No less than The New York Times dignifies a recent football fiasco as “sibling rivalry of biblical proportions.” Hardly, although, the Vicks aside, fatal competitive brotherly love-hate is primordial, following hard on the heels of Creation and Expulsion and now picked up in Nick Cave's script for John Hillcoat's Oz Western, The Proposition.

Not the first collaboration between the U.S./Canada/Europe-raised, Australia-educated feature- and music video-director and the outsider screenwriter- novelist-playwright-actor-composer-singer drawn to “the language of violence,” this movie is largely unpretentious. It is what it is, you get what you get, “an elegy of violence” not only in plot but integrating photography, soundtrack, character, allusion and the very land and climate, as well. If one will read in something about the blood and racism -- “Aboriginal and Torres Straight members are warned [against] images offensive to their peoples” -- inherent in nation-building, well and good.

This Down Under descendant of Peckinpah and Leone, is more four-letter-word than they, more technically splatter-graphic, and even more relentless in its realism of stubble, sweat and odor, unwashed bodies and their functions, and insect predators starring plaguey hordes of plain old flies. Frontier life is filthy, cruelty common, death senseless and agonizing in vicious circles. Semi-moral choices are made but as throw-ins incidental to overall, somewhat elegiac designs, so in the end this not a pretty picture in either sense of the word. Those who prefer Meaning, or uplifting or conventional beauty will not find it, nor is there unleavened manna for palates that run to non-unsettling escapist fare.

But if you can ignore the mythics or epics sure to get tossed around, here is a movie for those who are willing to take a film for its surfaces, can forgive too many silhouettes against the Land’s sunsets, and want to forget themselves for a while.
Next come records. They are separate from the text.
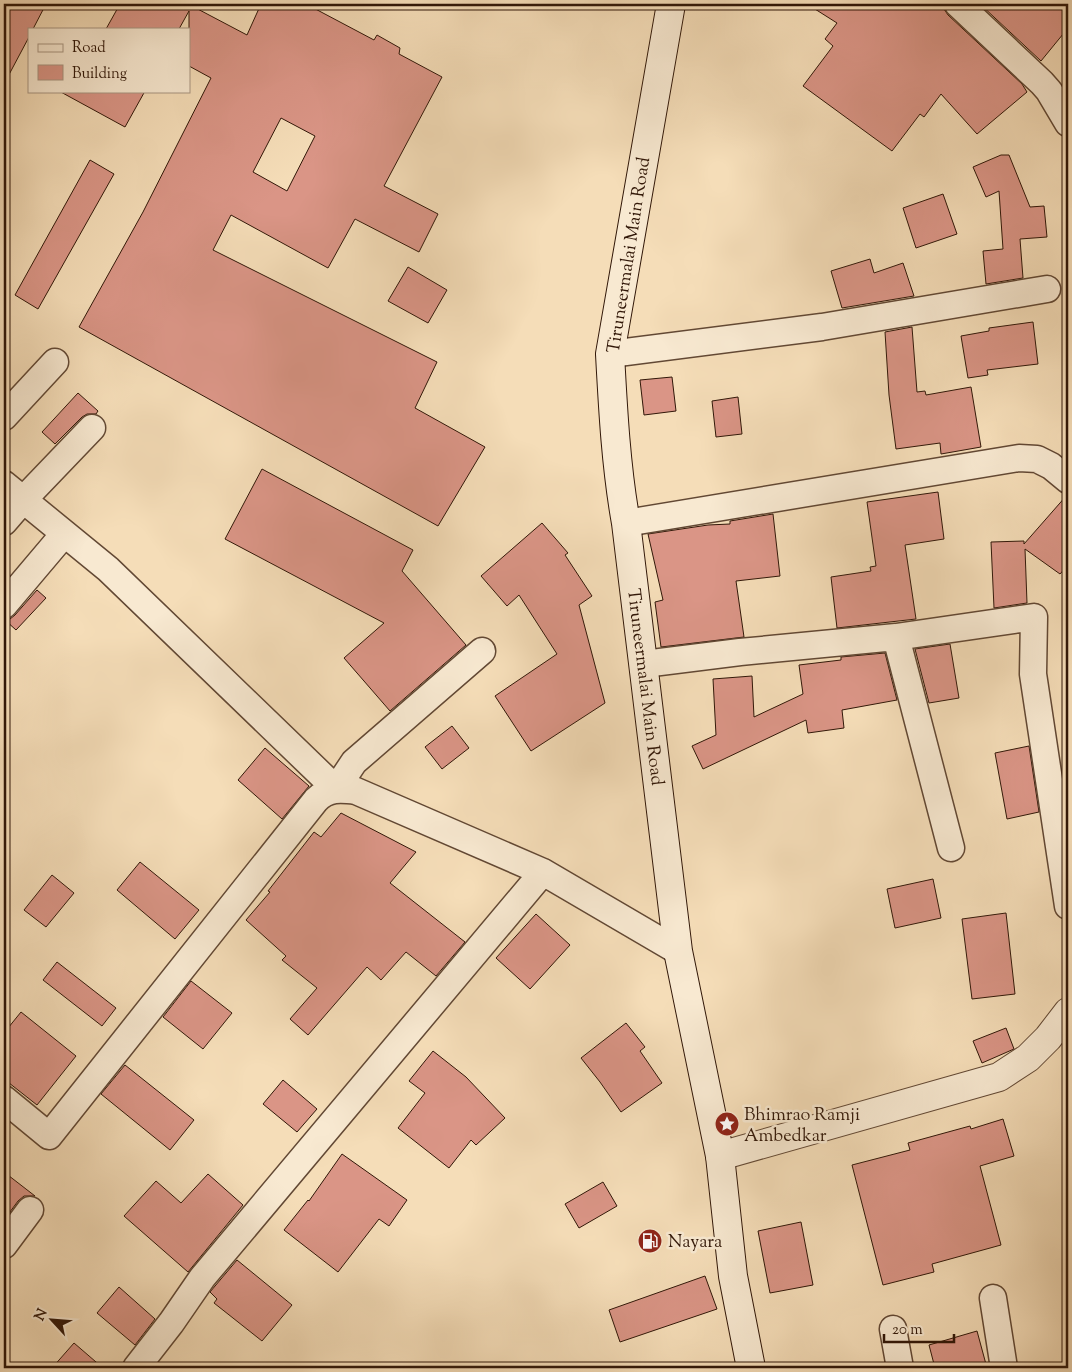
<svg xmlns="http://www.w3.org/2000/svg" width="1072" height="1372" font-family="'Sorts Mill Goudy',serif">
<rect width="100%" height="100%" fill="#f5ddb8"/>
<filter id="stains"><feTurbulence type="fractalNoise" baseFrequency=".004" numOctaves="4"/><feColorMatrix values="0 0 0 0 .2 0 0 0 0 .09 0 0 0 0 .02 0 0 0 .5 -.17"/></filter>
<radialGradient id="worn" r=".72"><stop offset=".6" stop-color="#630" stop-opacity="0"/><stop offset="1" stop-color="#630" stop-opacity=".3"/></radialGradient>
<path fill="#da9586" stroke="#311708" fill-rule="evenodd" d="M4,4h42l-13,25h-4v8l-25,47z
M120,4h73l-1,2 55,29 14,-31h45l68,36 3,-5 23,13 -1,6 43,23 -58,109 54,28 -19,38 -64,-33 -27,49 -97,-53 -18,35 224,112 -22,46 70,39 -47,79 -359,-199 64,-115 68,-134 -22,-12v-55l-10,18h-73zM281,118l34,18 -28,55 -34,-19z
M807,4h136l1,5 4,6 74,69 5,8 -50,42 -36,-40 -17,23 -4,-3 -28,37 -89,-65 30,-40 -8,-7 12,-16z
M980,4h88v24l-27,33z
M59,91h86l-20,36z
M1001,155h8l21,52 14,-1 3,31 -27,2 3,39 -37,6 -3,-33 20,-2 -4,-58 -13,6 -13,-30z
M90,160l24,14 -76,135 -23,-14z
M943,194l14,40 -41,14 -13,-40z
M870,259l4,14 29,-10 11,33 -72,12 -11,-37z
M408,267l39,23 -19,33 -40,-22z
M1033,322l5,42 -51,6 1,5 -20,3 -7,-42 28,-5v-3z
M912,327l5,65 8,-1 1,4 45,-8 10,60 -40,7 -1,-11 -44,6 -7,-54 -4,-63z
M672,377l4,34 -32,4 -4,-35z
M78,393l20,18 -2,3h-9l-5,3 -27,27 -13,-12z
M738,397l4,37 -26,3 -4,-36z
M262,469l151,81 -11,21 64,74 -76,66 -46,-53 40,-35 -159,-84z
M938,492l6,47 -39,6 11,74 -79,9 -6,-51 40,-6 -1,-4 6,-1 -9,-64z
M1067,495h1v70l-8,9 -35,-25 2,54 -33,5 -3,-66 33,-1v3z
M773,514l7,62 -44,5 8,56 -83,10 -6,-45 8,-2 -15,-66 60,-9 22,-1v-3z
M542,523l26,30 -3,2 27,41 -13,9 26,98 -74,48 -36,-55 62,-42 -38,-59 -12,11 -26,-30z
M37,590l9,8 -30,32 -11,-10 5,-1 5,-4z
M950,644l9,54 -30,5 -14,-54z
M885,653l12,47 -55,10 2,18 -36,5 -2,-13 -103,49 -11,-23 24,-11 -3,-56 39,-3 2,41 49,-23 -4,-29 42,-5v-3z
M452,726l17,22 -27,21 -17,-22z
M1029,746l10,66 -32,7 -12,-66z
M265,748l44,38 -27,33 -44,-39z
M341,813l75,39 -26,31 75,59 -29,34 -30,-24 -25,28 -14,-13 -59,68 -18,-16 27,-31 -35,-28 4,-4 -40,-36 24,-28 -2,-1 46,-59 7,5z
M140,862l59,48 -24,29 -58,-49z
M52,875l22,18 -28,34 -22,-17z
M933,879l8,39 -46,10 -8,-39z
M1006,913l9,81 -43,5 -10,-80z
M536,914l34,31 -40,44 -34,-31z
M57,962l59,46 -14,18 -59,-46z
M191,981l41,32 -29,36 -40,-32z
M21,1012l55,44 -39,49 -33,-26v-46z
M626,1023l19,24 -5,4 22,32 -41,29 -21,-30 -19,-24z
M1006,1028l8,21 -32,14 -9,-22z
M433,1051l33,26 39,41 -29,27 -5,-5 -22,28 -51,-40 27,-35 -16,-12z
M125,1065l69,55 -24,30 -69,-56z
M283,1080l34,29 -20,23 -34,-28z
M1003,1119l11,37 -34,10 21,79 -69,19 2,8 -51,13 -31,-120 58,-15 -2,-7 62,-17 1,3z
M342,1154l65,46 -18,26 -10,-7 -41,53 -54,-42 24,-30 1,1z
M4,1172l31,24h-11l-6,5 -14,19z
M208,1174l35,31 -55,67 -64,-56 32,-35 25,22z
M603,1182l14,24 -38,22 -14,-24z
M801,1222l12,63 -43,8 -12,-62z
M237,1260l55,45 -30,36 -48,-38 3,-4 -7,-7z
M705,1276l12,33 -97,33 -11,-32z
M119,1287l36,32 -20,26 -38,-32z
M977,1331l10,37h-52l-6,-23z
M74,1343l29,25h-51z"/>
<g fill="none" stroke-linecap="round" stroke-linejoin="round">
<defs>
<path id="minor" d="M958,4l84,79 7,8 19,32
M610,354l212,-27 225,-38
M4,417l51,-55
M4,484l104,85 228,220 18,-27 128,-111
M4,522l19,-22 69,-72
M626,523l393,-65 18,1 14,7 17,14
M4,605l60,-71
M896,637l55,211
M644,664l96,-12 156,-15 138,-20 -1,57 35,232
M4,1099l45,37 267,-336c12,-12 24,-11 40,-9l187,81 135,79
M4,1245l26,-35
M993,1298l11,70
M893,1329l7,39
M136,1368l35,-45 31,-45 341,-406"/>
<path id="tertiary" d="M720,1156l279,-79 29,-19 20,-20 20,-26"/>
<path id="secondary" d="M671,4l-61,350c3,56 6,113 16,169l52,428 42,205 13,120 18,92"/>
</defs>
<use href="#minor" stroke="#624834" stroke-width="29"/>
<use href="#tertiary" stroke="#624834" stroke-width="30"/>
<use href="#secondary" stroke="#311708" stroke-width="30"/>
<use href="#minor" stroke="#f8e9d1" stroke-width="26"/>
<use href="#tertiary" stroke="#f8e9d1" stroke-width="28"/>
<use href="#secondary" stroke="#f8e9d1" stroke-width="28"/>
</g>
<defs>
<symbol id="sight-disc" viewBox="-11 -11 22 22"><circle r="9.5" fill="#8f2418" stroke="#f8e9d1"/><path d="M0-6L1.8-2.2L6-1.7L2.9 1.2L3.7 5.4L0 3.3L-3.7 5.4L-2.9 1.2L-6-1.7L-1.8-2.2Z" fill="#fff"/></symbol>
<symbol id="fuel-disc" viewBox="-11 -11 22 22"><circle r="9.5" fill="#8f2418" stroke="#f8e9d1"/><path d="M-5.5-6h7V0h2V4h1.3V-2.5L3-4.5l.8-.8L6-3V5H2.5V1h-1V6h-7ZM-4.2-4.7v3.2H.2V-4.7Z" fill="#fff"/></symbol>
</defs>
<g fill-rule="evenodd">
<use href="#sight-disc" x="713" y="1110" width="28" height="28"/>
<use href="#fuel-disc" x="636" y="1227" width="28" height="28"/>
</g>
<g text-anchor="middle" stroke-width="5" stroke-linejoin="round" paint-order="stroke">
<g font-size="18" fill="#311708" stroke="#f8e9d1">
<text transform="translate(628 255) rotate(-81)" y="6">Tiruneermalai Main Road</text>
<text transform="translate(646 687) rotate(83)" y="6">Tiruneermalai Main Road</text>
</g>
<g font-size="18" fill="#311708" stroke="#f8e9d1" text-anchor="start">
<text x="744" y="1120">Bhimrao Ramji<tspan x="744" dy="21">Ambedkar</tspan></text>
<text x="668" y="1247">Nayara</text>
</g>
</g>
<rect width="1072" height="1372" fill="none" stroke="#f5ddb8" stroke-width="20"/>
<rect x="5" y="5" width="1062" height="1362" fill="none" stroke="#311708" stroke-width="2.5"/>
<rect x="10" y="10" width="1052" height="1352" fill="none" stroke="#311708"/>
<rect x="28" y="28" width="162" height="65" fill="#f8e9d1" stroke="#a89581"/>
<rect x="38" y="44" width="25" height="8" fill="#f8e9d1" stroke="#a89581"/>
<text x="72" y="52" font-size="15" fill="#311708">Road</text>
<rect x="38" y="65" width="25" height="15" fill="#da9586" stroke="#a89581"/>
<text x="72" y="78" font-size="15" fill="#311708">Building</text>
<g transform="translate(52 1320) rotate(296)" stroke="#f8e9d1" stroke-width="4" paint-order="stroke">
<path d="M0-4L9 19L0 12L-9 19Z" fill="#311708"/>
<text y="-8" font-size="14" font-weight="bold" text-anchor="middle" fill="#311708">N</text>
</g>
<path d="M884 1334v8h70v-8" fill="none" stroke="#311708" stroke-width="2.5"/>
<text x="892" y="1334" font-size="15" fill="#311708" stroke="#f8e9d1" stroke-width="4" paint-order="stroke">20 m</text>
<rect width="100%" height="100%" filter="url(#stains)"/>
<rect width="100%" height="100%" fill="url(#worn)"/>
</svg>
1880s Outback outlaws who quote poetry but fail to come across as the intended ambiguously soulful, the stuff of James, Dalton, Younger, Barrow and Barker posthumous legend, the Burns brothers are captained by the oldest, Arthur (Danny Huston), racially tolerant though inconsistently so and family-oriented though mostly his own, for, “monster, an abomination,” he has overseen the rape and slaughter of the white Hopkinses. Second-oldest Charlie (Guy Pearce) and fourteen-year-old Mikey (Richard Wilson) are captured in an otherwise deadly shoot-out, and local officer Captain Morris Stanley (Ray Winstone) presents the former with a proposition: by Christmas, nine days off, bring me the head of Arthur, in exchange for two pardons, but if you falter, hostage Mikey will be hanged.

From here on the film back-and-forths between steely-faced Charlie heading to the outlaw’s taboo mountain where not even native “blacks” will venture, only bounty hunters like Jellon Lamb (John Hurt), and English civilization in the quasi-town. Egged on by dandyish, too heavy-handedly named government representative Eden Fletcher (David Wenham), brutish guards and citizens want a lynching, but attention is on Stanley. A good man in a lousy job, the captain takes dissolved powders, perhaps laudanum, for an unspecified disorder, thoroughly adores his refined milk-white wife Martha (Emily Watson) and, “make no mistake, will civilize this place” for her safety and benefit. Apart from nastiness towards that end in his first appearance, Stanley is soldierly bluff but gentle and humane, a rare bird among his transported-convict compatriots.

Meanwhile, Arthur saves Charlie’s life, not for the first or last time, waxes eloquent about brotherly ties, and organizes the band to rescue the youngest of them. Pearce’s stony demeanor nowhere conveys supposed inner conflict, but a repeat situation forces his hand, while the more sympathetic and interesting Stanley, the only “hero” of any sort, is forced to witness his world turn to wormwood.

Is this a Naturalistic comment on cosmic indifference to “justice,” on humankind’s inability to affect Fate, or simply a show of the brutality that coexists with Nature’s bounty? No, no and no; just a Western, entertaining and signifying nothing in strutting and fretting its hour-and-forty-four minutes on the screen. 

(Released by First Look Pictures and rated “R” for strong, grisly violence and for language.)